Recast everything below from the line containing "pose: elev=174.2 azim=183.6" down to the line containing "Dot at: (423, 161)" as a JSON list of strings, one string per line, with blank lines skipped. Leave the pictures out of your answer.

--- Start Dataset entries ---

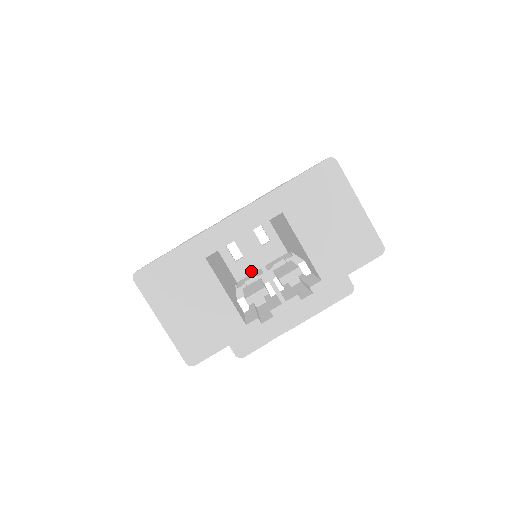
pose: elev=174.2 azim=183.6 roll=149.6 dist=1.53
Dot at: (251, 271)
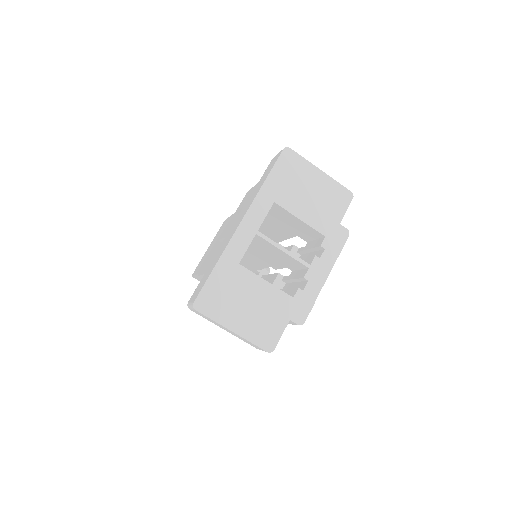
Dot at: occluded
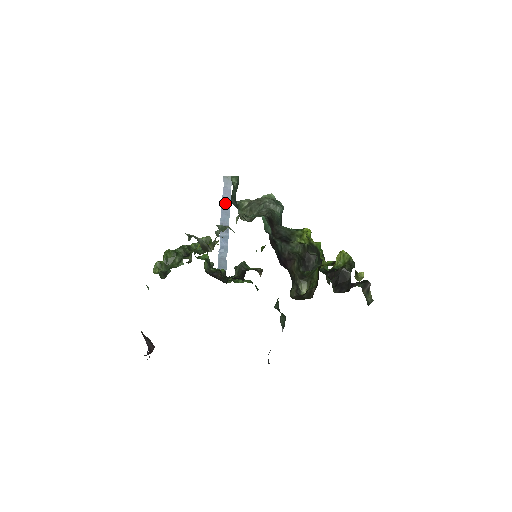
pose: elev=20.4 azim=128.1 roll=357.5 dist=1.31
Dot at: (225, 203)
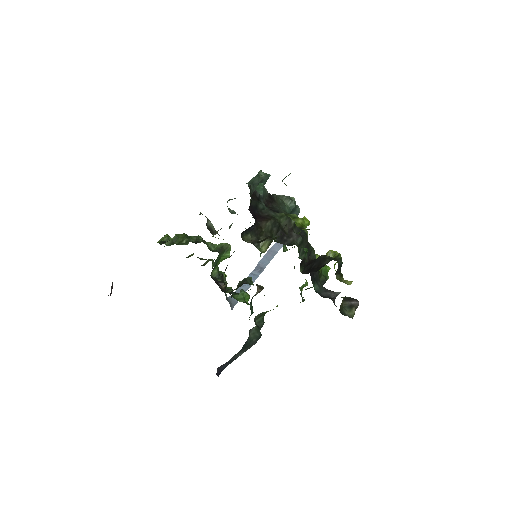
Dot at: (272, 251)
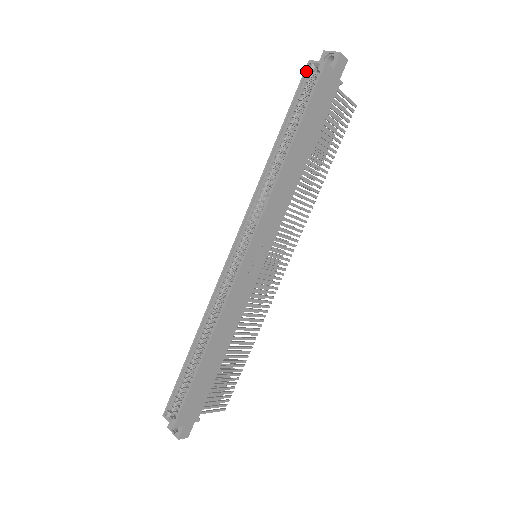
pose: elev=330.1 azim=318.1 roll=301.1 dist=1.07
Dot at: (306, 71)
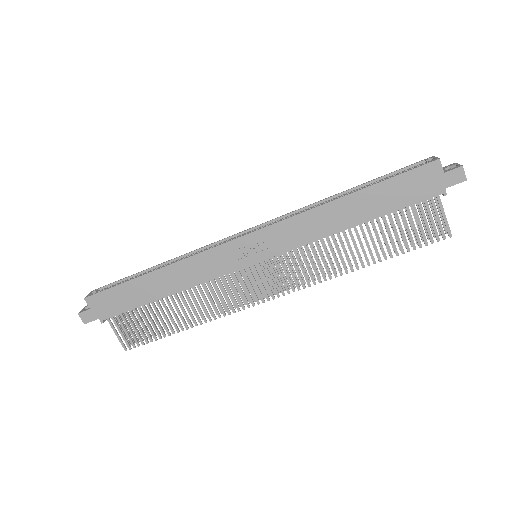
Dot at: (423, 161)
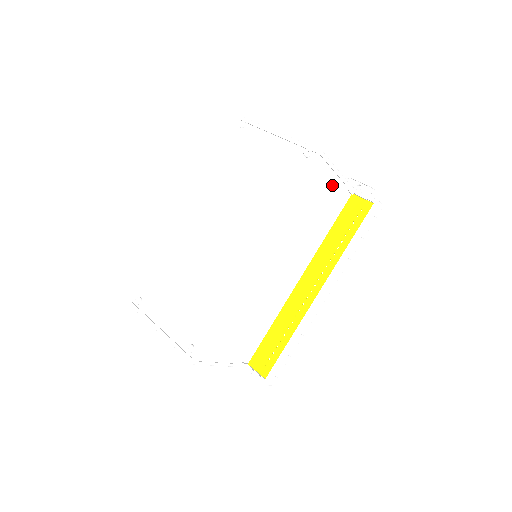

--- End Dataset entries ---
--- Start Dataset entries ---

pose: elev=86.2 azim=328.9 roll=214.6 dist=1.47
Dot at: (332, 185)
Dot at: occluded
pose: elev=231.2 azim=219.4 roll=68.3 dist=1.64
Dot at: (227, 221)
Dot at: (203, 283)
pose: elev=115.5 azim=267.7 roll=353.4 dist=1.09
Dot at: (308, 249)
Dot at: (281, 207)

--- End Dataset entries ---
--- Start Dataset entries ---

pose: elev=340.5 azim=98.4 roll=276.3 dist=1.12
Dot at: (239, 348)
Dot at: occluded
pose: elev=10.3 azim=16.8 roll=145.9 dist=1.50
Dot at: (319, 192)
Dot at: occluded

--- End Dataset entries ---

→ **Solved exercise**:
[
  "pose: elev=174.2 azim=183.6 roll=149.6 dist=1.53",
  "Dot at: (251, 271)",
  "Dot at: occluded",
  "pose: elev=20.4 azim=128.1 roll=357.5 dist=1.31",
  "Dot at: (225, 203)",
  "Dot at: (272, 251)",
  "pose: elev=330.1 azim=318.1 roll=301.1 dist=1.07",
  "Dot at: (306, 71)",
  "Dot at: (423, 161)"
]